▸ DOCUMENT EXTRACT
>> START

More Dishonest Nonsense About the ACLU

The Worldnutdaily continues its campaign of outright dishonesty toward the ACLU with this ridiculous screed by William Simon. The lies begin in the very first sentence:

Believe it or not, there was a time when the American Civil Liberties Union was a respected organization that fought to protect civil liberties for all Americans. But that time is long past.

Nonsense, Mr. Simon. Your ideological predecessors were railing about the "godless and communist" ACLU at least as far back as the 1925 Scopes trial, and the ACLU was only formed in 1922. So please don't expect us to buy into this "I used to respect them but they've gotten so radical" line. Lie #2:

Consider, for example, some recent actions taken by the ACLU. The United States is fighting a war against foreign terrorists who claim to act for religious reasons. The ACLU defends them.

He doesn't name any case in which the ACLU has defended "foreign terrorists". There's a reason for that - there are no such cases. And he knows it. Now it may be true that the ACLU is opposed to the Bush administration's attempt to suspend habeas corpus in any individual case where they wanted to hold an American citizen for as long as they wanted without filing any charges. But they're right, and the Supreme Court agreed with them. Even the arch-conservative Justice Scalia was absolutely firm that no president had such authority, and he was right. But hey, why let facts get in the way of a perfectly good demonizing?

>> END

▸ DATASET RECORDS
>> START

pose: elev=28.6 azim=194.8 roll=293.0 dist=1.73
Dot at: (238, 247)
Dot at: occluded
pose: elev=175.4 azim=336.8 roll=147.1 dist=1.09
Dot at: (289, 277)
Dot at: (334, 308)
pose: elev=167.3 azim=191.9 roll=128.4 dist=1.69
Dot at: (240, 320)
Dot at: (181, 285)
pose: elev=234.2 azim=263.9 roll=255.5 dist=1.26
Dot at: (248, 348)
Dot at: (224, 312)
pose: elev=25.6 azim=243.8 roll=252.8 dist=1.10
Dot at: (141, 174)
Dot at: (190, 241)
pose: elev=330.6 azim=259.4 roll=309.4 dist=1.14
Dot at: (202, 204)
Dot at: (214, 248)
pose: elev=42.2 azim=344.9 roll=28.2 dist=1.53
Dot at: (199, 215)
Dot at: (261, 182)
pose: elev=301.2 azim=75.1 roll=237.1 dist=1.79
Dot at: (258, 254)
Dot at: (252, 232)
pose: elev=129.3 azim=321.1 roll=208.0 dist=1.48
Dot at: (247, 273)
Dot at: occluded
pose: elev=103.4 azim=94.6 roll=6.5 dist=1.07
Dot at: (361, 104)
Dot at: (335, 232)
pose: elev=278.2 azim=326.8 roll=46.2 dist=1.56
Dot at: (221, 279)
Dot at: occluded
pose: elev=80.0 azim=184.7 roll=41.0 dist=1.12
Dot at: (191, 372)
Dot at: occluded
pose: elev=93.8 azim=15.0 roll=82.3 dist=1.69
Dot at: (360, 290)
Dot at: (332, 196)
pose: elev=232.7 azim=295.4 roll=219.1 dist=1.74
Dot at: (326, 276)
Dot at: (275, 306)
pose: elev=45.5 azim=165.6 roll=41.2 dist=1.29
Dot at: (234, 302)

>> END

▸ WHAT YOU WILL DO
(a) Translate this sentence from the post about the ACLU into Spanish: "Even the arch-conservative Justice Scalia was absolutely firm that no president had such authority, and he was right."
(b) Please pick up the post about the ACLU after its final sentence and carry it on in the same voice.

▸ ANSWERS PER TASK
(a) Incluso el archiconservador juez Scalia fue absolutamente firme en que ningún presidente tenía tal autoridad, y tenía razón.

(b)
Though the ACLU points to the Establishment Clause of the First Amendment to support its absolutist position on religion and government, the founding fathers made clear that this clause meant only that government could not establish a national religion or favor one religion over another. Indeed, they sought to protect and to promote religion as a vital support for moral virtue and individual liberty. This was the broad understanding of just about every political leader and constitutional scholar down to, roughly, the 1950s.

Really. Perhaps Mr. Simon has never heard of James Madison, the father of the Constitution and the principal author of the first amendment, whose position was even more staunchly separationist than today's ACLU. Madison argued that even congressional and military chaplaincies violated the first amendment. But hey, what would he know? He's only the single most important influence on the framing of the Constitution and the bill of rights.

This is the doctrine that the ACLU pursues as it seeks to fortify and extend this wall of separation between church and state, between religion and government, and between moral values and political debate.

Complete and utter nonsense. Neither the ACLU nor any other church/state separationist has ever argued that there should be a wall of separation between "moral values" and "political debate". This is pure unadulterated bullshit, shoveled out by the wagon full by people who really think that they hold an exclusive trademark on morality.

In 2001, the ACLU threatened to file a lawsuit when church parishioners built a Nativity scene in a public park in Breaux Bridge, La. This was but the latest installment in a long tradition of ACLU opposition to Nativity scenes in public places.

Completely false. The ACLU does not oppose nativity scenes in public places, it only opposes using tax money to put them up or allowing exclusive access to Christian groups to put up symbols of their faith and excluding other groups from the public square. And remember, Simon himself just said that the first amendmen did not allow the government to "favor one religion over another". Obviously giving only one religion access to the public square to erect symbols of their faith, or using public funds to put up only the symbols of one religion, is favoring one religion over another. And Simon himself would throw a bloody fit if only the one religion that had access was a religion other than his own.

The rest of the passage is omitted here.